All the reasons why we need HBO's planned Robert Mapplethorpe documentary
Freedom of expression is a concept we often take for granted in a country where new ideas and thought-provoking opinions are encouraged. I mean, could you imagine what it would be like if we weren’t allowed to express ourselves? There would be no art, no movements aiming to make our world a better place, no leaders who inspire us to see new and different perspectives. It’s almost as if progress would cease to exist.
Photographer Robert Mapplethorpe saw firsthand what happens when we’re no longer allowed to tell our stories. That’s why upcoming HBO documentary Mapplethorpe: Look at the Pictures is extremely important — it will give viewers a chance to learn of this man’s journey, without the censorship he constantly faced throughout his lifetime.
You’ve likely seen the cover of Patti Smith’s Horses which features a portrait of Smith taken by Mapplethorpe.
While that portrait was taken in the mid-’70s, as the years went on Mapplethorpe’s work got more and more controversial.
Because much of his work work focused on real, raw forms of sexual expression, Mapplethorpe’s photos faced an immense amount of criticism. In 1989, his The Perfect Moment exhibit singlehandedly started a culture war when North Carolina’s Republican Senator Jesse Helms learned that the National Endowment for the Arts (NEA) had given a Philly museum $30,000 for Mapplethorpe’s works. He was upset because the exhibit featured a section of homosexual S&M images and famously shouted to the Senate, “Look at the pictures! Look at the pictures!… Don’t believe the Washington Post! Don’t believe the New York Times! I’m going to ask that all the pages, all the ladies, and maybe all the staff leave the Chamber so that senators can see exactly what they’re voting on.” (This quote also inspired the documentary title.)
After gathering 100 Congressmen together, Helms helped pen an angry letter to the NEA. The Corcoran Gallery of Art in Washington, D.C. consequently cancelled Mapplethorpe’s upcoming exhibit on their premises. This all occurred a few months after the photographer passed away, due to his battle with AIDS, but that didn’t stop the onslaught of discrimination. In fact, his work later traveled to Cincinnati’s Contemporary Arts Center (CAC) and the director Dennis Barrie was charged with obscenity (and later acquitted).
According to Patti Smith – his romantic partner, who later became a close friend – Robert Mapplethorpe “took areas of dark human consent and made them into art.

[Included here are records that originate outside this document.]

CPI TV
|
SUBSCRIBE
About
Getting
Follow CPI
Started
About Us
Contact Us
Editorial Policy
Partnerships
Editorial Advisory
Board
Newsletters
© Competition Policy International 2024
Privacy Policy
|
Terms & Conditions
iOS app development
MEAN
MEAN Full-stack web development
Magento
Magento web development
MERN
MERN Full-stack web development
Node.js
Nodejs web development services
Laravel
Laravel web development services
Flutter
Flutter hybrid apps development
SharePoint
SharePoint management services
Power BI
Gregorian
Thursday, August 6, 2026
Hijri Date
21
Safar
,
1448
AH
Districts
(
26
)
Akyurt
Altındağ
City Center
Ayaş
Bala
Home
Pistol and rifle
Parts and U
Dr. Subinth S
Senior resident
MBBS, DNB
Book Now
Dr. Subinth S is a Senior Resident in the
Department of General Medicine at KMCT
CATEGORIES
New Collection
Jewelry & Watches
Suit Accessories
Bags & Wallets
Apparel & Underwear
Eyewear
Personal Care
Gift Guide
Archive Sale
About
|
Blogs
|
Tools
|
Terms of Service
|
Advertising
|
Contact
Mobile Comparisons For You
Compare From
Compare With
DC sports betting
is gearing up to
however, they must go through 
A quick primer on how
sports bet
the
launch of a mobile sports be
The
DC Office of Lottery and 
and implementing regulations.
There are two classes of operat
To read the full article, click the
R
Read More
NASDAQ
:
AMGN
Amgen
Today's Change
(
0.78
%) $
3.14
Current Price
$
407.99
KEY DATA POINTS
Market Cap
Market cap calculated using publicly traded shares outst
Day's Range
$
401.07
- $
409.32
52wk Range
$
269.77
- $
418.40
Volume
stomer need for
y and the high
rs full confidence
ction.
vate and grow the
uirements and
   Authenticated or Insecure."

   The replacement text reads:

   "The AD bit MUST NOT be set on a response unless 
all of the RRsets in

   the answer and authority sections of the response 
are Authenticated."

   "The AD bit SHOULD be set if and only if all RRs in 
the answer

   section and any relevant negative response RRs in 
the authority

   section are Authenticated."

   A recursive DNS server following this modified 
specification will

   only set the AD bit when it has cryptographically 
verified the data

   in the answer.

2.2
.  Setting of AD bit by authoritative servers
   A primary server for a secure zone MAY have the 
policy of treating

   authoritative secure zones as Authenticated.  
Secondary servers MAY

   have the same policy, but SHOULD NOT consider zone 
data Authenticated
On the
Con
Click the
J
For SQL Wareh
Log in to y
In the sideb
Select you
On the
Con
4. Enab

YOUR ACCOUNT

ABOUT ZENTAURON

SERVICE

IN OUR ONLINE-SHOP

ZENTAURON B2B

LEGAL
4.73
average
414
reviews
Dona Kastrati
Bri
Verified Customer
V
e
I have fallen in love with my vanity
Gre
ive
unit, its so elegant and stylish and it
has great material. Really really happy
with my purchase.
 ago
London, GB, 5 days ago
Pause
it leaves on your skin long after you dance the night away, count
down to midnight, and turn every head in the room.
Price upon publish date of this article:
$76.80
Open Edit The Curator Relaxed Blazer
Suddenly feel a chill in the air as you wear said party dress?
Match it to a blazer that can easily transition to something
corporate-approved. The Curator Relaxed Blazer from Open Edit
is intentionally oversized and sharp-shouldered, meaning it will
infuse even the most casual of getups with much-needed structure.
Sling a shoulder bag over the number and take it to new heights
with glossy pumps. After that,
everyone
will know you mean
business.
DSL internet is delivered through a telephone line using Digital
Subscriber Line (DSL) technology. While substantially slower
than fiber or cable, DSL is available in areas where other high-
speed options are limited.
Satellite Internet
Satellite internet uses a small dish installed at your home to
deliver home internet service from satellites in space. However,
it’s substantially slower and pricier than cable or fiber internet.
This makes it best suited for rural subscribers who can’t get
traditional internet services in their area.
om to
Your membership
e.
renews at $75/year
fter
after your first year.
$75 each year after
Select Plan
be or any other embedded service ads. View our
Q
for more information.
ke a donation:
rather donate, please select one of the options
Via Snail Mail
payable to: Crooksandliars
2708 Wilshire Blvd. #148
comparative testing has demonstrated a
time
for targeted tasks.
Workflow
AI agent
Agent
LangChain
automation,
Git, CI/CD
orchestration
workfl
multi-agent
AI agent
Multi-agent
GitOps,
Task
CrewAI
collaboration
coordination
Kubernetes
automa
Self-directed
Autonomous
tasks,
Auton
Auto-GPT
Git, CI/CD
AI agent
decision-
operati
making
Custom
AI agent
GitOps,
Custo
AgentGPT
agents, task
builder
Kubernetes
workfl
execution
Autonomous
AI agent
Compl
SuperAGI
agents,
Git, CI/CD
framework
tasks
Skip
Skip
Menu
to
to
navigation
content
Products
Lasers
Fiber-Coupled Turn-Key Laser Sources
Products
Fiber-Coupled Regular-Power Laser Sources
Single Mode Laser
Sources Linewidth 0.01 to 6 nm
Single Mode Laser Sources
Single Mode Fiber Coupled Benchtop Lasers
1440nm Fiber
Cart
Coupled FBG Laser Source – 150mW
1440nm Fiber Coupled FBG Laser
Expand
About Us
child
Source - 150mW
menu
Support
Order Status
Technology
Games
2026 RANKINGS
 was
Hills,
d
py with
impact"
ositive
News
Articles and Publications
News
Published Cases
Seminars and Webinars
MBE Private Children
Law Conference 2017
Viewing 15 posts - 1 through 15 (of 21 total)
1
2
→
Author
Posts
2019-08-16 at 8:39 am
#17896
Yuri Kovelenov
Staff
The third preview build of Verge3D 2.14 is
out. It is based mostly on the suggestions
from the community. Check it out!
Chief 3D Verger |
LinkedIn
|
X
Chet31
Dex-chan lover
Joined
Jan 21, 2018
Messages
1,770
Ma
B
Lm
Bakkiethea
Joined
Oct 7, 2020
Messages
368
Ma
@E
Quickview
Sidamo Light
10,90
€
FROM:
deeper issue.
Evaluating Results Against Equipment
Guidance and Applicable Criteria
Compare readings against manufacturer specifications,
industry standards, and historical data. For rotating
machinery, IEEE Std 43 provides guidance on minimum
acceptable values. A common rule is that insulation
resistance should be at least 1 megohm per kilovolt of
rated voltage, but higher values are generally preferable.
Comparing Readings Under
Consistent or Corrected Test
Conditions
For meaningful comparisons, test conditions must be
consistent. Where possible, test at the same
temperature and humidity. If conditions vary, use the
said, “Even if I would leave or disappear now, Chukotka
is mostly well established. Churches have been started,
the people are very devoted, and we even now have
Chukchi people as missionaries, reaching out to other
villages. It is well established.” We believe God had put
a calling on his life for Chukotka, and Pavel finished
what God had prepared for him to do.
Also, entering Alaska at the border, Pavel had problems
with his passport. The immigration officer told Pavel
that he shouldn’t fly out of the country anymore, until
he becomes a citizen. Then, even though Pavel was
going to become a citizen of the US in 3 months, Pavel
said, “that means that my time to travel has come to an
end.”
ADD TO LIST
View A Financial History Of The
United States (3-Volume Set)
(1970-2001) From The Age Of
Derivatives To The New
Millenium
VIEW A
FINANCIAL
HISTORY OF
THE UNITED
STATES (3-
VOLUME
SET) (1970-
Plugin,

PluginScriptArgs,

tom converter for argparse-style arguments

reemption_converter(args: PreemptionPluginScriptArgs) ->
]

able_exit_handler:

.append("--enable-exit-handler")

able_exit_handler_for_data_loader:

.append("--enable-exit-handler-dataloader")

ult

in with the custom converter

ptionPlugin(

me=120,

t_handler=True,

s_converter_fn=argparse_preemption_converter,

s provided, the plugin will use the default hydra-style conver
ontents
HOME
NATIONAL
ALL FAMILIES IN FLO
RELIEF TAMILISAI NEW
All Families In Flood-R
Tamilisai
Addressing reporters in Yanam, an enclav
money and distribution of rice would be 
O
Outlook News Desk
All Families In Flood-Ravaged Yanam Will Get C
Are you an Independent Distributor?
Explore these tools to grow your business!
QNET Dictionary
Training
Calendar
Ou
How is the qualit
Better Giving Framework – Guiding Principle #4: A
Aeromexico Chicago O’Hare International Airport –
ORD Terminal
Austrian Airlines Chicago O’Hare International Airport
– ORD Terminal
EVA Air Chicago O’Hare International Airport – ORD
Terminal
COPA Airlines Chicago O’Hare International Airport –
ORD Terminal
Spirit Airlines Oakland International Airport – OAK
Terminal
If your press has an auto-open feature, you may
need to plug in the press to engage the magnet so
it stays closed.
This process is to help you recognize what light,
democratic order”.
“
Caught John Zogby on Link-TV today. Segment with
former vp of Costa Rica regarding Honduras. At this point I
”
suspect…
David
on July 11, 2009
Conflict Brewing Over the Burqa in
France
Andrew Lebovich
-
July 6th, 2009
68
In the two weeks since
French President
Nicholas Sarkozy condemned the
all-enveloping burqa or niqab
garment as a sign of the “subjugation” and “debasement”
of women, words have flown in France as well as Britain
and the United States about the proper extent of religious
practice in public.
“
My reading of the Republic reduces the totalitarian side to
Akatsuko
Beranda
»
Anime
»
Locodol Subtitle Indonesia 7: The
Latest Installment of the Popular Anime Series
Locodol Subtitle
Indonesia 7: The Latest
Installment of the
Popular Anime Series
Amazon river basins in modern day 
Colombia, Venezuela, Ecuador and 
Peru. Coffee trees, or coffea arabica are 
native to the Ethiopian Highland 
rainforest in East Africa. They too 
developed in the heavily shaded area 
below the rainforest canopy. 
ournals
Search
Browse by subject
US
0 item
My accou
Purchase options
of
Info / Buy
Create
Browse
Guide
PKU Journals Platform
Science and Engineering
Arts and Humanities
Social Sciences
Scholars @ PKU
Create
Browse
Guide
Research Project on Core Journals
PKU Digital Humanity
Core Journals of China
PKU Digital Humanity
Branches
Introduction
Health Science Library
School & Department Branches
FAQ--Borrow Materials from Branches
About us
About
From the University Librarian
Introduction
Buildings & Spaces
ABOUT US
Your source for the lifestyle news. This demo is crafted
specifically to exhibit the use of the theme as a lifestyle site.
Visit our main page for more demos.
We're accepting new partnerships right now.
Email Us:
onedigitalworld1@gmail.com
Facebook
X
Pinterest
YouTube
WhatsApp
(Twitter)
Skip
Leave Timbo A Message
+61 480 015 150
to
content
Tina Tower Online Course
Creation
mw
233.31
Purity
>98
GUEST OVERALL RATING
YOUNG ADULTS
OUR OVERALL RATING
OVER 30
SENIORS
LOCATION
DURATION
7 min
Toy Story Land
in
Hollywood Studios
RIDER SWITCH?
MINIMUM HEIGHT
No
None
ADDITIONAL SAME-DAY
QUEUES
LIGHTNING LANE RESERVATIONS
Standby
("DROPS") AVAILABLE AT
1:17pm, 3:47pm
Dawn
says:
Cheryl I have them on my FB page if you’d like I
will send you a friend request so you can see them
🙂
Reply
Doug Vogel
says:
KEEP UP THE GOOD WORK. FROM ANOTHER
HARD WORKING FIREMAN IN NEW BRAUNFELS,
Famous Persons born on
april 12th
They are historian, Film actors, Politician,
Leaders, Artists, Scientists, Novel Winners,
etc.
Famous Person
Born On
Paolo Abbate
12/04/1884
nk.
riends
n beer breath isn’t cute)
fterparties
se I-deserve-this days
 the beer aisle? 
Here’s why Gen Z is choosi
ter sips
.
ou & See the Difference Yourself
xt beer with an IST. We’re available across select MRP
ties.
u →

He worked without apology, investing the homosexual with grandeur, masculinity and enviable nobility… He was presenting something new, something not seen or explored as he saw and explored it.” Based on Smith’s description, the famed photographer’s work can not only be seen as a tribute to freedom of expression – one can also call his work sex-positive, since it aimed to shine a light on the natural desires that are a universal part of our beings.
To tell the artist’s story as he’d want it told, filmmakers Fenton Bailey and Robert Barbara (Inside Deep Throat, HBO’s Wishful Drinking, The Eyes of Tammy Faye, and RuPaul’s Drag Race) will have full access to The Robert Mapplethorpe Foundation’s archives. They want to include never-before-seen content so they can be as candid as Mapplethorpe himself. “Even his most shocking and forbidden images are included without blurs, without snickers – in other words, exactly as the artist intended,” they said in a statement.
As a whole, the documentary will follow the photographer’s dynamic life, starting with his enrollment in Pratt. It will cover his romance and friendship with Patti Smith, explore his connection to BDSM culture in 1970s New York, delve into his 1986 AIDS diagnosis, and end with his passing in 1989. Several people, who knew the artist during his lifetime, will be interviewed, including his sister Nancy, brother Edward, Fran Lebowitz, Debbie Harry, Carolina Herrera, and Brooke Shields.
Mapplethorpe: Look at the Pictures will debut exclusively on HBO in April 2016, giving the artist the expressive platform he always sought to find.